[[ TEXT PROVIDED open ]]

We can use this in the same way as `createLength' above:
recur(`recur')(`abcd') -> 4
This is still not quite right; we needed to hardcode the call to leng in the recur macro, and we're still doing the odd specify-the-name-twice thing.
We solve both of these by introducing another layer of Currying - writing a macro to generate recur(recur'), taking the name of the evaluate-function-generating macro (`leng) as its argument, and returning the double-call to recur, like so:
define(`recurWrapper', `dnl define(`recur',dnl `pushdef(`LL',dnl `$1''changequote([,])(['changequote([,])`changequote`]`$[]1'(``$[]1'')dnl ['changequote([,])'changequote`])changequote`dnl (changequote([,])`$[]1'changequote)dnl `popdef(`LL')')'dnl `LL')dnl recur(`recur')')`'dnl
recurWrapper simply expands to an call to an appropriately-defined recur function, so it can be used like:
recurWrapper(`leng')(`abcd') ->4
and of course we can bind the name length to such a call to recurWrapper, for reusability.

[[ TEXT PROVIDED closed ]]
[[ INFORMATION SUPPLIED open ]]

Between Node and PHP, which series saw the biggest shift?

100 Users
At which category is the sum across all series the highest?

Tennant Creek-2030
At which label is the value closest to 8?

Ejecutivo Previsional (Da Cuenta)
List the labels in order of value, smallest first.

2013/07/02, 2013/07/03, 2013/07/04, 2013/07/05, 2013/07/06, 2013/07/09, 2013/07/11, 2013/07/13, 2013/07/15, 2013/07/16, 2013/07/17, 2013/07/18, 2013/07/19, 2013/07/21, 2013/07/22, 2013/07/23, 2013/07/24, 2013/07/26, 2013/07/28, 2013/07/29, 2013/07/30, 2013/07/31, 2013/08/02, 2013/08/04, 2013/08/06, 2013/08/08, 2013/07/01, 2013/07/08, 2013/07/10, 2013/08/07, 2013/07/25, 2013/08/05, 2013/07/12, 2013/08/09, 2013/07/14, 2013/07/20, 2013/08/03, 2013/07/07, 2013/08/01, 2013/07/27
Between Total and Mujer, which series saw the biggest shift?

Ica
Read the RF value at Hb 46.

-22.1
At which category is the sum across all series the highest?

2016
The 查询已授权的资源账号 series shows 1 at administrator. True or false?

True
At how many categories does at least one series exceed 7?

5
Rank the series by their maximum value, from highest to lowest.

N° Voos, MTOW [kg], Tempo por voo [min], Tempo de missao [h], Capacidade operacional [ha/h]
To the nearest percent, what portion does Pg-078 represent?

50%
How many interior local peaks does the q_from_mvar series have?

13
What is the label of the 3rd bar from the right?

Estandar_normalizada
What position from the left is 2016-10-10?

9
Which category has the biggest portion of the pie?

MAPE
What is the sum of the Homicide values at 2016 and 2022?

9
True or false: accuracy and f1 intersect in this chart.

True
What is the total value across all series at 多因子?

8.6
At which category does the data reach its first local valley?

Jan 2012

[[ INFORMATION SUPPLIED closed ]]

**YOUR TASKS**:
1/ In the text on recursive macros, what does the macro that generates recur(recur') take as its argument?
2/ Copy out the text on recursive macros from "We can use this" up to and including "odd specify-the-name-twice thing.".

**SET OF ANSWERS**:
1/ It takes the name of the evaluate-function-generating macro, `leng.

2/
We can use this in the same way as `createLength' above:
recur(`recur')(`abcd') -> 4
This is still not quite right; we needed to hardcode the call to leng in the recur macro, and we're still doing the odd specify-the-name-twice thing.